• _Bounding box prediction data_:

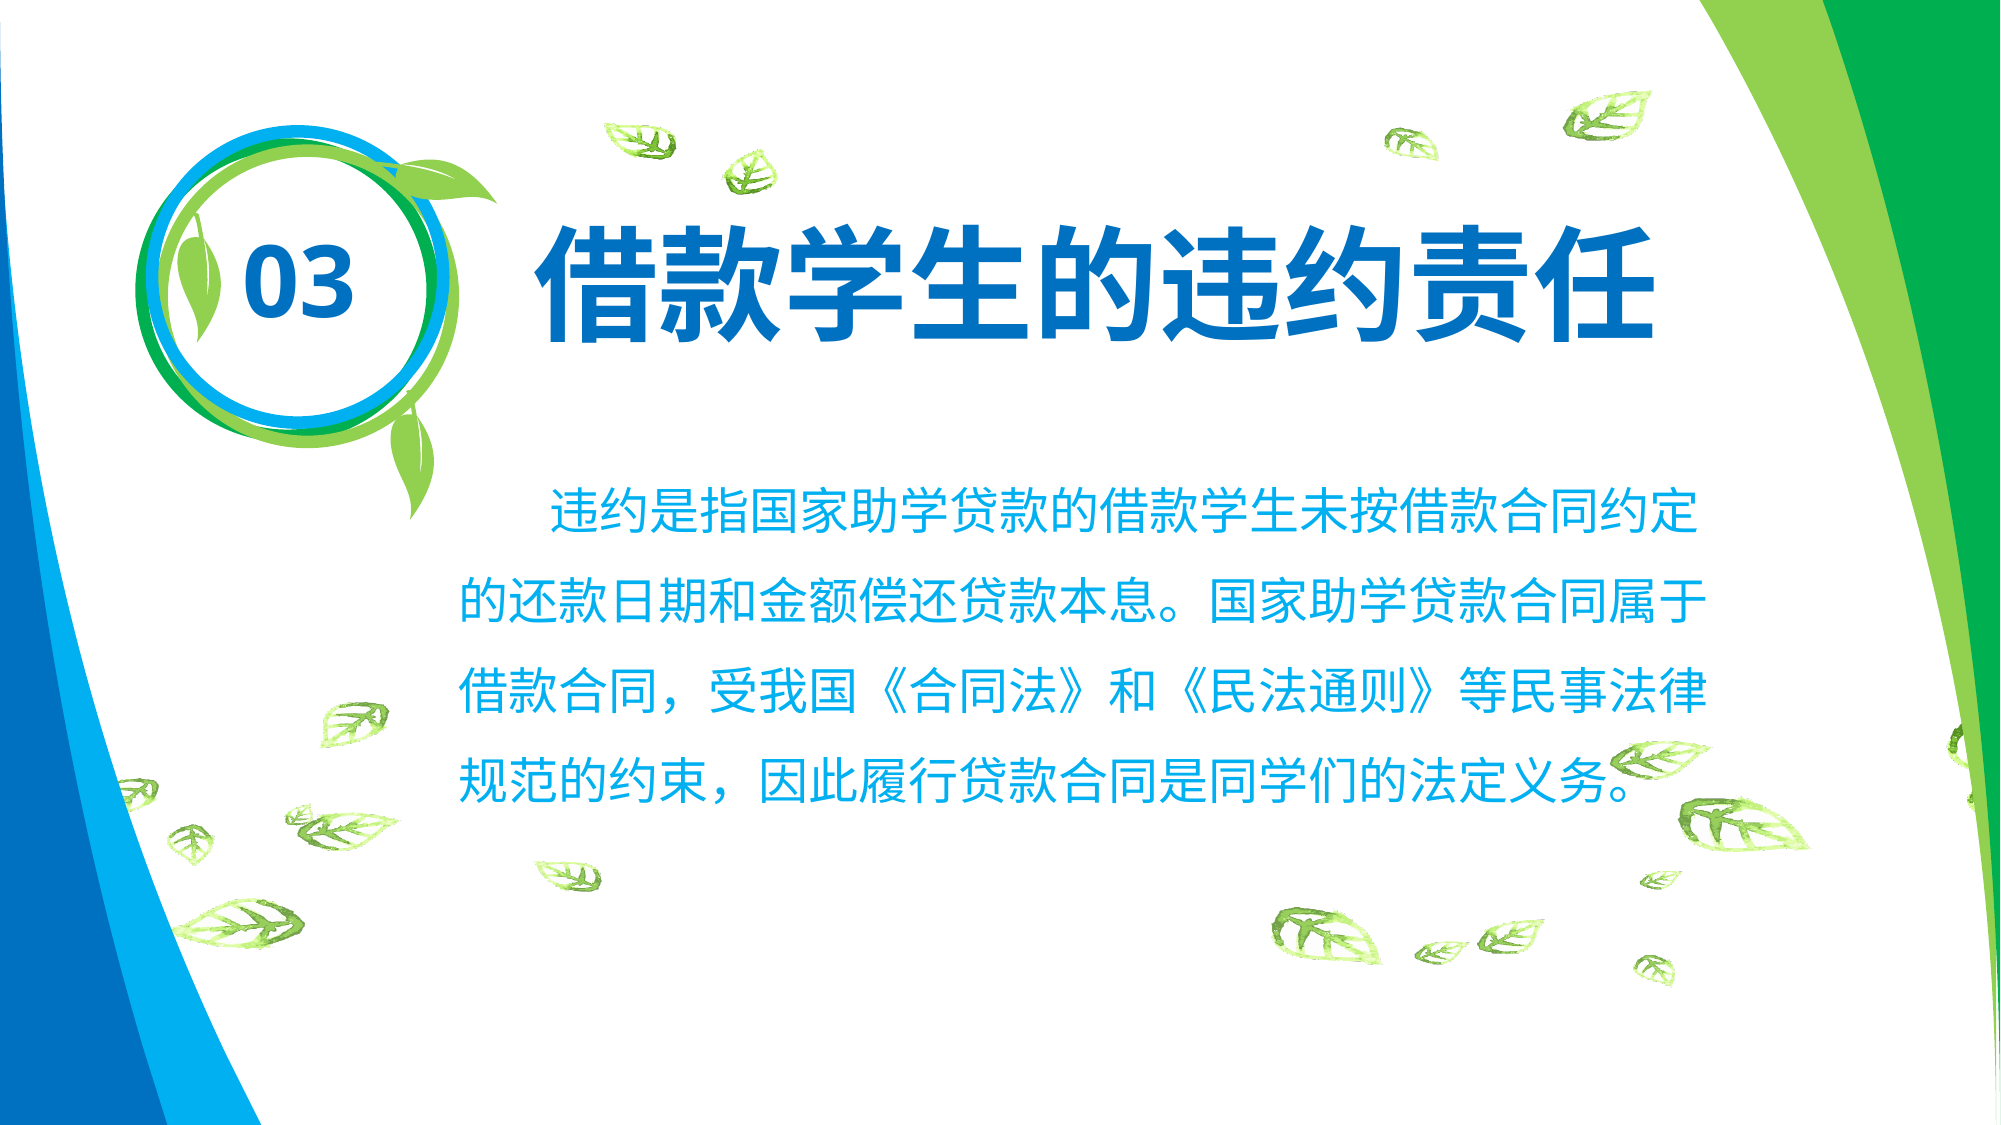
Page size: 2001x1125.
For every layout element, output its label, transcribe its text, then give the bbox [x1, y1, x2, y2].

list 借款学生的违约责任 [518, 216, 1687, 368]
list 违约是指国家助学贷款的借款学生未按借款合同约定的还款日期和金额偿还贷款本息。国家助学贷款合同属于借款合同，受我国《合同法》和《民法通则》等民事法律规范的约束，因此履行贷款合同是同学们的法定义务。 [443, 441, 1758, 821]
list 03 [227, 223, 388, 348]
picture [0, 0, 1996, 1125]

• _Work order_: All entries are to be duplicated exactly, with the pictures left out.

• _Exercise answer_:
Page size: 2001x1125.
For every layout element, output its label, transcribe its text, then give the bbox [x1, y1, x2, y2].

list 借款学生的违约责任 [518, 216, 1687, 368]
list 违约是指国家助学贷款的借款学生未按借款合同约定的还款日期和金额偿还贷款本息。国家助学贷款合同属于借款合同，受我国《合同法》和《民法通则》等民事法律规范的约束，因此履行贷款合同是同学们的法定义务。 [443, 441, 1758, 821]
list 03 [227, 223, 388, 348]
picture [0, 0, 1996, 1125]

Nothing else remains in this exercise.